● **JOB ITEM**
Look below for the line with "fx_px: 1142" and the line with "f_number: 1.8"; repeat exactly those two lines and all lines between them, but no pictures.

● **SUPPLIED MATERIAL**
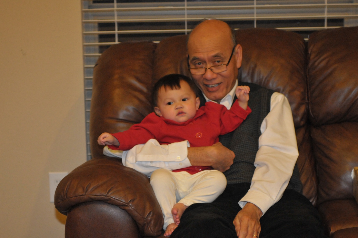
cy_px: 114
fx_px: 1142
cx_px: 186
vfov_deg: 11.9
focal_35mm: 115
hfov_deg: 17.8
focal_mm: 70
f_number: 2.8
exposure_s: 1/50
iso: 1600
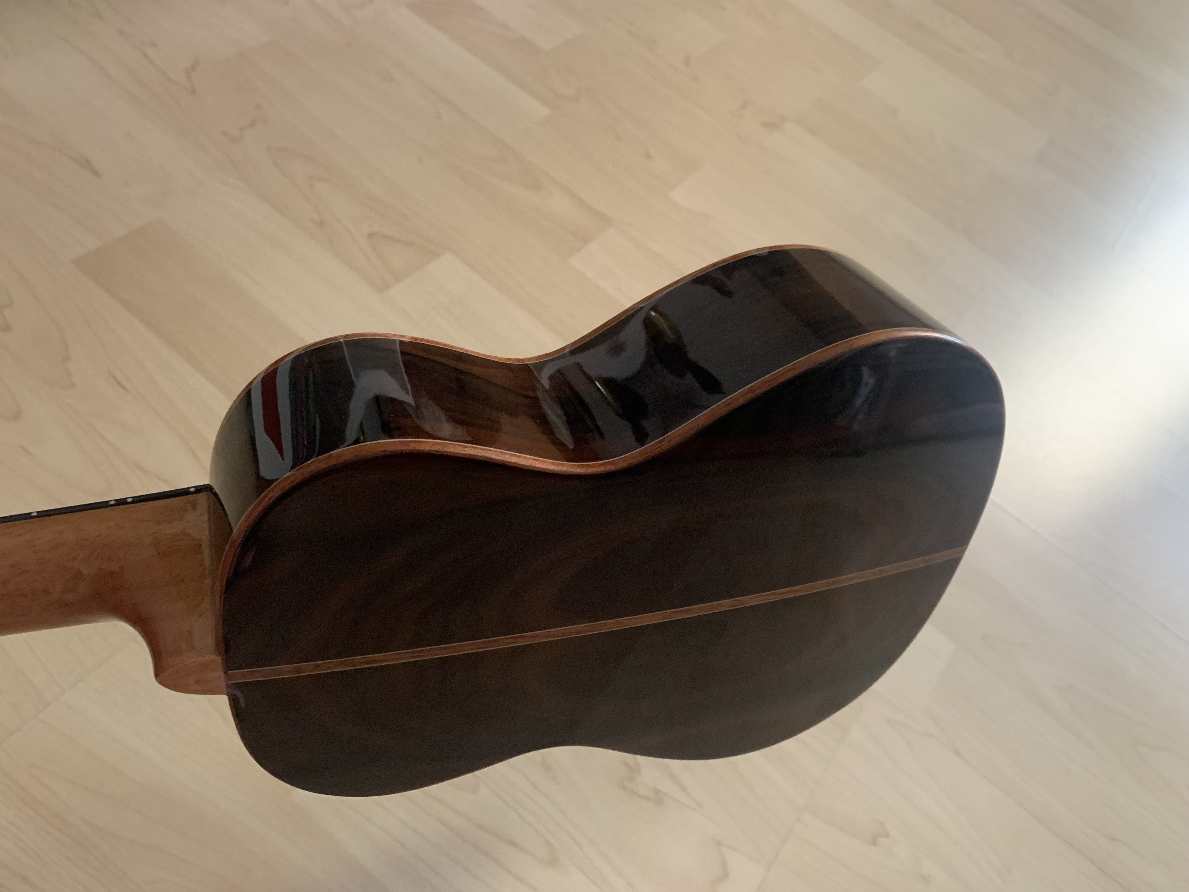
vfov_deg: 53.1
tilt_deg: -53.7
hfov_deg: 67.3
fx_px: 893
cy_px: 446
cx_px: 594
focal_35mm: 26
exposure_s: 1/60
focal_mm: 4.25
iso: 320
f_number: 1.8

* * *

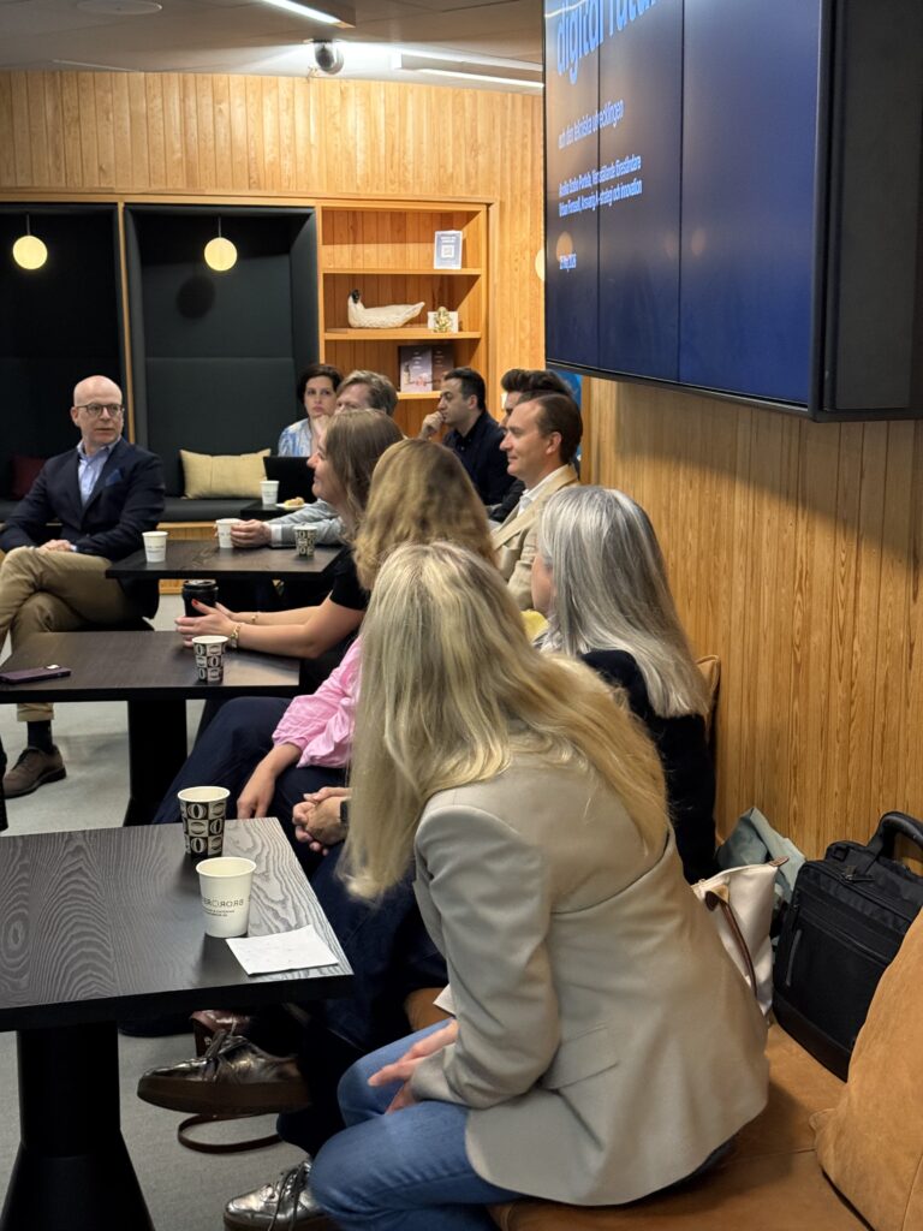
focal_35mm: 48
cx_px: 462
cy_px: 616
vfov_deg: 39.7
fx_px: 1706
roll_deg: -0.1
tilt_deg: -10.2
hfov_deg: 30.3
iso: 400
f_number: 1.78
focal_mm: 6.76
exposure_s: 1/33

● **EXERCISE ANSWER**
fx_px: 1142
cx_px: 186
vfov_deg: 11.9
focal_35mm: 115
hfov_deg: 17.8
focal_mm: 70
f_number: 2.8
exposure_s: 1/50
iso: 1600
vfov_deg: 53.1
tilt_deg: -53.7
hfov_deg: 67.3
fx_px: 893
cy_px: 446
cx_px: 594
focal_35mm: 26
exposure_s: 1/60
focal_mm: 4.25
iso: 320
f_number: 1.8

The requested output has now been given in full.